Things that Americans find incomprehensible about the UK - ColinWright
http://reprog.wordpress.com/2013/04/18/things-that-americans-find-incomprehensible-about-the-uk/
======
jasonkester
The thing that I notice most as an American living in England is the
overwhelming amount of bureaucracy in every aspect of life here, and how it's
just taken in stride as though nothing can be done about it.

You go to the swimming pool and try to pay your 3 pounds to go swimming, but
they can't give you the blue armband for the 10:00 session because it's only
9:40, but they can give you the yellow armband for the 9:00 session, but that
means you'll have to get out of the pool when the 9:00 session ends, but
you're free to go upstairs and have a cup of tea until 9:55.

Me: "But that's insane. The pool is open _all day_ "

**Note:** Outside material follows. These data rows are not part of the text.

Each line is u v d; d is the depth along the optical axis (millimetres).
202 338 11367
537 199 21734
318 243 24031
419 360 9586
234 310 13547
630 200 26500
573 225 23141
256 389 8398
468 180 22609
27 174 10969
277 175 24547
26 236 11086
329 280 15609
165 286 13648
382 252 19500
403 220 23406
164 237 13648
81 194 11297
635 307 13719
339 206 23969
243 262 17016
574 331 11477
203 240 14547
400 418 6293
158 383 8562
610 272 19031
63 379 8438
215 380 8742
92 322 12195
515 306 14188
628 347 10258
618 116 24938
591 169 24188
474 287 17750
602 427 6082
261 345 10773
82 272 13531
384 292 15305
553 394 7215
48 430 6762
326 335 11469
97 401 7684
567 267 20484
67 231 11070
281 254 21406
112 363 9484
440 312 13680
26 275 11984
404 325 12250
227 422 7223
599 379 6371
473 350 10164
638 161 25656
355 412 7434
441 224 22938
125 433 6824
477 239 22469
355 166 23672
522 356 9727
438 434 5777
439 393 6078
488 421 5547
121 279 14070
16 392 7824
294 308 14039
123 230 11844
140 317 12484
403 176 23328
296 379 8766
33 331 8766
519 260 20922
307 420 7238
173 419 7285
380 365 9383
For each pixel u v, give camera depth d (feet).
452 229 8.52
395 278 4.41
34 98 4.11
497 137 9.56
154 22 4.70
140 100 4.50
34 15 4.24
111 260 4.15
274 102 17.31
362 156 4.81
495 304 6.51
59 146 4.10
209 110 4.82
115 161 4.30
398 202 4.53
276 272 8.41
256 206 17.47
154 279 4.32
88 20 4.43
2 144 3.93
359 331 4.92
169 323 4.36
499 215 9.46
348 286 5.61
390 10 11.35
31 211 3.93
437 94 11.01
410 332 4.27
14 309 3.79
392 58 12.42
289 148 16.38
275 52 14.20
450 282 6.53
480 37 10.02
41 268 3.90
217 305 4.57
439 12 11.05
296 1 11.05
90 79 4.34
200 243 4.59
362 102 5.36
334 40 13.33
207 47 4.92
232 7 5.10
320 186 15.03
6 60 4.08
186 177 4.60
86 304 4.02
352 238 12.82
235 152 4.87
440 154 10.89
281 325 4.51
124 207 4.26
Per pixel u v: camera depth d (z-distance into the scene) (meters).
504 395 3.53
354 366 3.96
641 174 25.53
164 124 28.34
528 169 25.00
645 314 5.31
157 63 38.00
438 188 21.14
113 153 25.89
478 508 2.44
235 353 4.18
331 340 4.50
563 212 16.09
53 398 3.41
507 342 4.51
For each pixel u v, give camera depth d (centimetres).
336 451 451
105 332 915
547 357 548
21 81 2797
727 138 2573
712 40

Woman: [look of non-understanding, since this is how they've done things for
30 years therefore it is unquestionably correct, and nobody has ever
complained before, and certainly one should know not to come to the swimming
pool near the end of the hour, and who wouldn't welcome the opportunity to
have a nice cup of tea?]

Me: OK, I'll take the armband for the 9:00 session, and keep 3 extra pounds in
my trunks in case somebody asks me to leave in ten minutes so that I can walk
back here and pay you again then.

Repeat that experience for every interaction with every business or government
entity you deal with ever. You just want to give up and never leave the house.
Until the internet goes down and you have to deal with British Telecom, at
which point you start looking for property in France.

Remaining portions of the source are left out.